Le marché automobile français franchit une étape décisive en juin 2026. Selon Le Monde, les véhicules 100 % électriques représentent désormais 30 % des immatriculations de voitures neuves sur le mois. Un record qui illustre l’accélération de la transition vers la mobilité décarbonée dans l’Hexagone.
Ce qu'il faut retenir
- 30 % des immatriculations en juin 2026 consacrent les voitures électriques comme un choix majoritaire parmi les acheteurs de véhicules neufs.
- Cette performance s’inscrit dans un contexte de politiques publiques incitatives, notamment via le leasing social.
- Le lancement du nouveau dispositif de leasing social, prévu pour le 16 juillet 2026, devrait encore amplifier cette tendance.
- Les constructeurs traditionnels et les nouveaux acteurs spécialisés profitent de cette dynamique.
Ce chiffre de 30 % marque un tournant pour le secteur, habitué à des parts de marché bien inférieures. D’après les données compilées par Le Monde, cette progression s’explique par une combinaison de facteurs : l’élargissement de l’offre, l’abaissement des prix des batteries et les aides publiques toujours plus attractives. Autant dire que le marché français de l’automobile bascule désormais définitivement vers l’électrique, du moins sur le segment des véhicules neufs.

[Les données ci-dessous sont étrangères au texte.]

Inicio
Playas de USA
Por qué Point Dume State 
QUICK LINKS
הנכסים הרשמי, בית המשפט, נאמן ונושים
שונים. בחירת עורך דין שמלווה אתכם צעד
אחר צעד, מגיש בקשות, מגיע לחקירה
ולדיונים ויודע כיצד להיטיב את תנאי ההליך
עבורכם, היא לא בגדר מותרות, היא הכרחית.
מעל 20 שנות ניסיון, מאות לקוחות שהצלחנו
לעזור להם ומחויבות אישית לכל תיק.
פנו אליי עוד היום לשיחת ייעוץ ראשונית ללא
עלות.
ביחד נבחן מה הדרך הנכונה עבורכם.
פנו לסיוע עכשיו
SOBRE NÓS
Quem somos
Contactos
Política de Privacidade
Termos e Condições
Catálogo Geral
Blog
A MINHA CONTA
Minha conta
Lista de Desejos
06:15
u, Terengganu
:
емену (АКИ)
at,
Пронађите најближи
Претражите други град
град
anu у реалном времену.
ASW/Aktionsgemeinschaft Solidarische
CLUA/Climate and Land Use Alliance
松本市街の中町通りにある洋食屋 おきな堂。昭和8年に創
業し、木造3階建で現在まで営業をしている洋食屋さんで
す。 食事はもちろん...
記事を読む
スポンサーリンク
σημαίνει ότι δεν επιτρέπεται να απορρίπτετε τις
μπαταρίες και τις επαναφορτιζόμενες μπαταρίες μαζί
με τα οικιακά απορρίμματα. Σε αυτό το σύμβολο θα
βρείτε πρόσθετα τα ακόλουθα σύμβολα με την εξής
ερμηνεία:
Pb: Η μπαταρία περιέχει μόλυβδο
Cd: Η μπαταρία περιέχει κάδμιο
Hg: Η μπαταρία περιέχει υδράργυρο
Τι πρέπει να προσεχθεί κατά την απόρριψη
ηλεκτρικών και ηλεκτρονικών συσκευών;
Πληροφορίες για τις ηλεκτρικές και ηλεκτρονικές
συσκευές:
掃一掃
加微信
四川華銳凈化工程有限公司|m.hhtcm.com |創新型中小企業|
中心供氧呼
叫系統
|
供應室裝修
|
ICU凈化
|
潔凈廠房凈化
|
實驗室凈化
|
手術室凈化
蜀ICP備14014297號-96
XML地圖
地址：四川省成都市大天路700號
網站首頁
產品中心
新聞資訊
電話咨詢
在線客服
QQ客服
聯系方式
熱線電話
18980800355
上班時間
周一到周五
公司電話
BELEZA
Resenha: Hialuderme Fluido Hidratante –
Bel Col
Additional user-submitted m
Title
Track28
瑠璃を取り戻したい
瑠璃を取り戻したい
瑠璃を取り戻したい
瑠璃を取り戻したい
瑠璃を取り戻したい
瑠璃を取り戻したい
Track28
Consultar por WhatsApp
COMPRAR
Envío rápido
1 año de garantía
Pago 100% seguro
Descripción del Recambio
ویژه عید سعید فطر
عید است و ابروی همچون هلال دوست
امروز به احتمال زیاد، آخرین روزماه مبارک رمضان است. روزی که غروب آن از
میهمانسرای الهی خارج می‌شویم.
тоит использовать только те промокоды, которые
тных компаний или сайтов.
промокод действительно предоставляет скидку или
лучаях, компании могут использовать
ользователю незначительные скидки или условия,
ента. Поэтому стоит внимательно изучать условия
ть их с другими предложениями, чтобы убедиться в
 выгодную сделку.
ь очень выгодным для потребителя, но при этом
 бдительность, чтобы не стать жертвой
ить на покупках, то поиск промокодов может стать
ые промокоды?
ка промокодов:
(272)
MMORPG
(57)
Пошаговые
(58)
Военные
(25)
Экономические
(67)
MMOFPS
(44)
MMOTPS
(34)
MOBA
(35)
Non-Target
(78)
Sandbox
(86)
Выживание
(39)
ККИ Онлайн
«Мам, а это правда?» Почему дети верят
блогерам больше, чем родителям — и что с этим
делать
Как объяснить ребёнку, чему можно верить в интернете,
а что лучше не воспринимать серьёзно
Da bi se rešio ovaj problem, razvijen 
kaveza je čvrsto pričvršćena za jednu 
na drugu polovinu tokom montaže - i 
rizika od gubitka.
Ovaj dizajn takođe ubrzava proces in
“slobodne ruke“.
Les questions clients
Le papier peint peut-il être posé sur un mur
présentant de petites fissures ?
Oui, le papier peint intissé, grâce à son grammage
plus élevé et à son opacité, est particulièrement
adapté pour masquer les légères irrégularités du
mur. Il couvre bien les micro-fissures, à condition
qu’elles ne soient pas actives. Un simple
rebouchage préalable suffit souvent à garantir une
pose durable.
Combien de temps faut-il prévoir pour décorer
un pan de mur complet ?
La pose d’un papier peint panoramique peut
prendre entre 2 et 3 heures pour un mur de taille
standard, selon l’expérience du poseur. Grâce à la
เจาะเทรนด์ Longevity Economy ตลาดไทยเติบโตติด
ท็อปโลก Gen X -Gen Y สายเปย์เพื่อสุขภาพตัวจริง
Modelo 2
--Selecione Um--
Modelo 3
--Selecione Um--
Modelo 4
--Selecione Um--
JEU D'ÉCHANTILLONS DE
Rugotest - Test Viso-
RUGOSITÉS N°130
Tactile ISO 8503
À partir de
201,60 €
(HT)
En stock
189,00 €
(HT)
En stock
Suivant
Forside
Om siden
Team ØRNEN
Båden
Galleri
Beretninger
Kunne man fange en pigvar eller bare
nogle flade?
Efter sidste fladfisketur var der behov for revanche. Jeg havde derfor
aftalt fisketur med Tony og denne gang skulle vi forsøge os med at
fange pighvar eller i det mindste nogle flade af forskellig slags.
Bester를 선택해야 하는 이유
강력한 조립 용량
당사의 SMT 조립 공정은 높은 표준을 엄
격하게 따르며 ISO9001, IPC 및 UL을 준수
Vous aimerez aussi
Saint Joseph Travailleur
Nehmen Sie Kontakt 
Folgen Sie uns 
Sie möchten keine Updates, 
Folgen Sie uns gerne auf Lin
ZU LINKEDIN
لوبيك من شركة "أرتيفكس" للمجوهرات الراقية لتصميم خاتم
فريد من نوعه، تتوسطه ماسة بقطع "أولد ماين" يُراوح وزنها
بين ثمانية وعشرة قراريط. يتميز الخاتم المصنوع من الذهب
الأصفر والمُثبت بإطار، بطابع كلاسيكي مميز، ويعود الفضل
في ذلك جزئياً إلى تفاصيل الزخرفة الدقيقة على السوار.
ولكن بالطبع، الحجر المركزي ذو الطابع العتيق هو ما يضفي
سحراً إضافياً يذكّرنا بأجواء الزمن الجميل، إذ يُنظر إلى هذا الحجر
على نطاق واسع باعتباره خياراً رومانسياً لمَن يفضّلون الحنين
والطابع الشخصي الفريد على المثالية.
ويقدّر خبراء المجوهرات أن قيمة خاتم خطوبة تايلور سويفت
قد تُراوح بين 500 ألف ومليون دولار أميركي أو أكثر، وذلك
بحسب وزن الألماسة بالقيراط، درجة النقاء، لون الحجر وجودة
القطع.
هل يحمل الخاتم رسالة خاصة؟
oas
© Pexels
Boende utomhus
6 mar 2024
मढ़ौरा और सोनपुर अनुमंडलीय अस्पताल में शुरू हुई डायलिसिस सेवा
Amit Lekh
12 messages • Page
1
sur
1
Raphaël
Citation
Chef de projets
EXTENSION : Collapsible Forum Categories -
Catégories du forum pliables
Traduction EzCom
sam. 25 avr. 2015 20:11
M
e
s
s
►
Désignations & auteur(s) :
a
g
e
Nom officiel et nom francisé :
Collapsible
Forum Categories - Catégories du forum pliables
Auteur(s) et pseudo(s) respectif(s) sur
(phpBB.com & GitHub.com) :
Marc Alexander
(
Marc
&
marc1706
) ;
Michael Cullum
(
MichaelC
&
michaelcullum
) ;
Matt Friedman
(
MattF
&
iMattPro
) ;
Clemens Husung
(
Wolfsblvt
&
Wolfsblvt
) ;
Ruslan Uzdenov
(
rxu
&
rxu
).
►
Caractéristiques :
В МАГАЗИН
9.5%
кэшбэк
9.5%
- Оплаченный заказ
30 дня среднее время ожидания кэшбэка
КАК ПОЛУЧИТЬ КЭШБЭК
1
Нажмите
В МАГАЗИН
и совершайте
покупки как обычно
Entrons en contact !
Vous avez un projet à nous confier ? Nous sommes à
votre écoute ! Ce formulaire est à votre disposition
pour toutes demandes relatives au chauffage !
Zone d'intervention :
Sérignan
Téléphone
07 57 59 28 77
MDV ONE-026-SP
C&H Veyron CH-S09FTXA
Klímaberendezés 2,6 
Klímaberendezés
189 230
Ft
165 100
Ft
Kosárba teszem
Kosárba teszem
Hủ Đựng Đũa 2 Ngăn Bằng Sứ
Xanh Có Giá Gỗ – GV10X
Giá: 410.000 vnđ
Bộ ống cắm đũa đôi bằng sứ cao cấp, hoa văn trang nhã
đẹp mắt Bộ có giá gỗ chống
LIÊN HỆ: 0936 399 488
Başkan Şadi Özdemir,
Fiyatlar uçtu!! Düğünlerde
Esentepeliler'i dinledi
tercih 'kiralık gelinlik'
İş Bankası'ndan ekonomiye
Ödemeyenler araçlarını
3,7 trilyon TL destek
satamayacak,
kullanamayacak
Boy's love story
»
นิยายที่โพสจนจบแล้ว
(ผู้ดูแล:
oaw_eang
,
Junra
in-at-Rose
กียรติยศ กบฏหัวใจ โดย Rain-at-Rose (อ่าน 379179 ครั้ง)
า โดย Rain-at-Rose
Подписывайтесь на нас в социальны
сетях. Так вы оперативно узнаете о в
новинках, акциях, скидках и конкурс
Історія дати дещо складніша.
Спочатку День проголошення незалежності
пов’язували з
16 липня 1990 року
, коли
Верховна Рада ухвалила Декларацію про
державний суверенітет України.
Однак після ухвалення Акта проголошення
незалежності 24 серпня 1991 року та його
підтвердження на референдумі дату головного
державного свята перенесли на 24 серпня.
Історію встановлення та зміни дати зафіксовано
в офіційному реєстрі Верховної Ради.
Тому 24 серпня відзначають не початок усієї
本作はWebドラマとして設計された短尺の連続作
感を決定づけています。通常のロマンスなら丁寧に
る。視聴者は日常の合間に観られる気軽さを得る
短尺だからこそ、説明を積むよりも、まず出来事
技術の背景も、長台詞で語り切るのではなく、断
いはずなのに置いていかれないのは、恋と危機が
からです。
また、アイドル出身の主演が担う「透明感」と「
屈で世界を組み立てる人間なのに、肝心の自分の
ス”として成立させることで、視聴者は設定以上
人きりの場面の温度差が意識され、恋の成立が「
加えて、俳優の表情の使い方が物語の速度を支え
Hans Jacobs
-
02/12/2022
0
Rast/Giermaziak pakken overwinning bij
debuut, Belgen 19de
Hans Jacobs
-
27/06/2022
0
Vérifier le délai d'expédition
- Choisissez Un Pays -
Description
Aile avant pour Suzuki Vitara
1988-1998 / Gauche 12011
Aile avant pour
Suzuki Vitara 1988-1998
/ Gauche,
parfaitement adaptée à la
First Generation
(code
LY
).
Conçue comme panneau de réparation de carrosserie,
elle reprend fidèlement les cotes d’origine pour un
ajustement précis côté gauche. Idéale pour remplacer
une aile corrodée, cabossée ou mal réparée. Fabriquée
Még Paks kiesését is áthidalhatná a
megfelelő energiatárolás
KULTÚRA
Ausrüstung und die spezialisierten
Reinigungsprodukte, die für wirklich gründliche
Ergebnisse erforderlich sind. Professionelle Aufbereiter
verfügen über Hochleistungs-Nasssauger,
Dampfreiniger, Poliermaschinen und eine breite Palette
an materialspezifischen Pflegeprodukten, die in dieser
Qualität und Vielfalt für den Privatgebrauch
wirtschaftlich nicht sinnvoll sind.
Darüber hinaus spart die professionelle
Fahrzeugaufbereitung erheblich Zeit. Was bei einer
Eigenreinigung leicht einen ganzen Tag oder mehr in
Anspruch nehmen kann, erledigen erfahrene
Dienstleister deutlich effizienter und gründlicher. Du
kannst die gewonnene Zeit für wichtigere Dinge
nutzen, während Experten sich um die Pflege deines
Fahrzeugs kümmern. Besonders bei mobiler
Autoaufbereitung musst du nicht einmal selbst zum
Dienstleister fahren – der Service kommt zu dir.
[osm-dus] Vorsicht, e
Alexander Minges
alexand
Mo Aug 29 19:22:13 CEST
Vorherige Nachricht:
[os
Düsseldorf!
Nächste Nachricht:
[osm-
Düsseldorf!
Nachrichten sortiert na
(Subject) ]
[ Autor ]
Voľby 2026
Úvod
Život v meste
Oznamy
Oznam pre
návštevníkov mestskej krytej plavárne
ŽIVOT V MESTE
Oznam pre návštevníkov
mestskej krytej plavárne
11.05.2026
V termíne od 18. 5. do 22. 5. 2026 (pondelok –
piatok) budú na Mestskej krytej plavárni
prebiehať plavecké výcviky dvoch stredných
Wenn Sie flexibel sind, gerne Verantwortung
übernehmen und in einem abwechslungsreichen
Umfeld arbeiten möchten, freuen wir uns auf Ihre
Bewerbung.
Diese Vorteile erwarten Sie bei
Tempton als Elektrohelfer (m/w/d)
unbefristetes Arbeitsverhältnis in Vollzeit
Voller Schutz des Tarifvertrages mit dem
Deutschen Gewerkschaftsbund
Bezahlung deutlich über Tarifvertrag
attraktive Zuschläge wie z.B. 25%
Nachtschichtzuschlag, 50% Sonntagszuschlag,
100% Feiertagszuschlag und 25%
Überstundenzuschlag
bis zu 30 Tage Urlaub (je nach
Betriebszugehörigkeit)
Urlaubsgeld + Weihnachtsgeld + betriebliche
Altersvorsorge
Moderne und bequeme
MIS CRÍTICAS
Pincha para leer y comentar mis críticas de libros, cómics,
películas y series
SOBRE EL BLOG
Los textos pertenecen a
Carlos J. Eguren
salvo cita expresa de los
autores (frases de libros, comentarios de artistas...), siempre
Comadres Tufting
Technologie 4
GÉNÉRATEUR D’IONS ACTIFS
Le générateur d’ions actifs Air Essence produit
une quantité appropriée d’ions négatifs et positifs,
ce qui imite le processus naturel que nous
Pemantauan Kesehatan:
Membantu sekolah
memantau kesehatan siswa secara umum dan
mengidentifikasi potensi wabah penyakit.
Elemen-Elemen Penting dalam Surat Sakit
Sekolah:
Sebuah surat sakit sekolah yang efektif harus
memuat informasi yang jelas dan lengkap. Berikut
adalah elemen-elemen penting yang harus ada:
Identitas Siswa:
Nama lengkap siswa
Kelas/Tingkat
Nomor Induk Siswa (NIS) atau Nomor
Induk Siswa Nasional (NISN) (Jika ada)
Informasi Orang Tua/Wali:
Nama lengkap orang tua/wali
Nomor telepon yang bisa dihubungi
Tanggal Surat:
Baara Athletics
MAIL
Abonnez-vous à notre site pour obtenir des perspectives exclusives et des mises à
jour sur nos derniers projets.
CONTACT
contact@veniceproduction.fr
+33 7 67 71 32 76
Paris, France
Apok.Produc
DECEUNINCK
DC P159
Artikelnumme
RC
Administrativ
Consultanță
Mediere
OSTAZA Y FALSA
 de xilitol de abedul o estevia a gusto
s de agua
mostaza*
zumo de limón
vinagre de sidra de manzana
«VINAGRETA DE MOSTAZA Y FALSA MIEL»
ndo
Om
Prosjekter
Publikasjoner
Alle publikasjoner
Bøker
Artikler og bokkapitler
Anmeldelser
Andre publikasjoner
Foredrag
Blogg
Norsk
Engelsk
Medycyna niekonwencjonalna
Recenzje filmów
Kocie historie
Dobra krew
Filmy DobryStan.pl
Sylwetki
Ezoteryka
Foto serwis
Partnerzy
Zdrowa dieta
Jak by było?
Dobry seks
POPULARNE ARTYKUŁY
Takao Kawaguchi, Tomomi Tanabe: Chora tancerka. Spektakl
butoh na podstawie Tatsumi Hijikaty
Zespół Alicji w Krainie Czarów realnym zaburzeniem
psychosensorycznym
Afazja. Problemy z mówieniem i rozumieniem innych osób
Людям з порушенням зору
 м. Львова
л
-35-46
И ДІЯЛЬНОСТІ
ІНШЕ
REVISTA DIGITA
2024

Un leasing social renforcé pour amplifier la transition
Cette percée des électriques intervient à quelques jours du lancement d’une nouvelle opération de leasing social, prévue le 16 juillet 2026. Ce dispositif, déjà expérimenté avec succès dans plusieurs régions, vise à démocratiser l’accès à la voiture électrique pour les ménages modestes. D’après les informations rapportées par Le Monde, cette version élargie pourrait toucher jusqu’à 50 000 foyers supplémentaires d’ici la fin de l’année.
Le principe reste inchangé : un loyer mensuel subventionné par l’État, permettant de financer un véhicule neuf à un tarif accessible. Les modèles éligibles devraient inclure des citadines et des compactes, avec une autonomie minimale de 300 km. « Cette mesure devrait accélérer encore la demande, en particulier dans les zones périurbaines où les alternatives à la voiture restent limitées », a précisé un responsable du ministère de la Transition écologique.
Des constructeurs en ordre de marche
Côté offre, les principaux groupes automobiles français et européens ont massivement investi dans l’électrique ces dernières années. Renault, leader historique sur le marché hexagonal, mise sur sa gamme « E-Tech » tandis que Stellantis accélère le développement de ses plateformes dédiées. Les nouveaux entrants, comme Tesla ou les marques chinoises BYD et MG, profitent également de cette dynamique.
Les prix, autrefois un frein majeur, reculent régulièrement. Selon les analystes du secteur cités par Le Monde, le coût moyen d’un véhicule électrique neuf a baissé de 15 % en deux ans, passant sous la barre des 30 000 euros pour les modèles d’entrée de gamme. Les marges des constructeurs se resserrent, mais les volumes de ventes compensent largement cette pression.
Reste à voir comment les infrastructures de recharge, encore inégalement réparties sur le territoire, vont suivre cette croissance fulgurante. Les pouvoirs publics ont annoncé un plan de déploiement accéléré de bornes, avec un objectif de 400 000 points accessibles d’ici 2027. Pour l’instant, les régions les plus dynamiques restent l’Île-de-France, l’Auvergne-Rhône-Alpes et la Nouvelle-Aquitaine, où les taux d’immatriculation électrique dépassent déjà les 35 %.
Une chose est sûre : le marché automobile français entre dans une nouvelle ère. Avec 30 % de parts en juin, le cap symbolique de la majorité est franchi. La prochaine échéance ? Peut-être celui de la neutralité carbone, que certains constructeurs visent dès 2030.
D’après les informations relayées par Le Monde, les ménages éligibles devront avoir un revenu fiscal de référence inférieur à 15 000 euros par an. Le véhicule devra être acheté neuf, immatriculé en France et afficher une autonomie minimale de 300 km. Le loyer mensuel ne devra pas dépasser 100 euros, après déduction des aides publiques.
Les analystes interrogés par Le Monde estiment que la tendance devrait se maintenir, voire s’amplifier, sous réserve que les aides publiques restent stables. Plusieurs facteurs pourraient jouer en faveur de cette croissance : la baisse continue des prix des batteries, l’élargissement de l’offre et l’extension des zones à faibles émissions (ZFE) dans les grandes villes.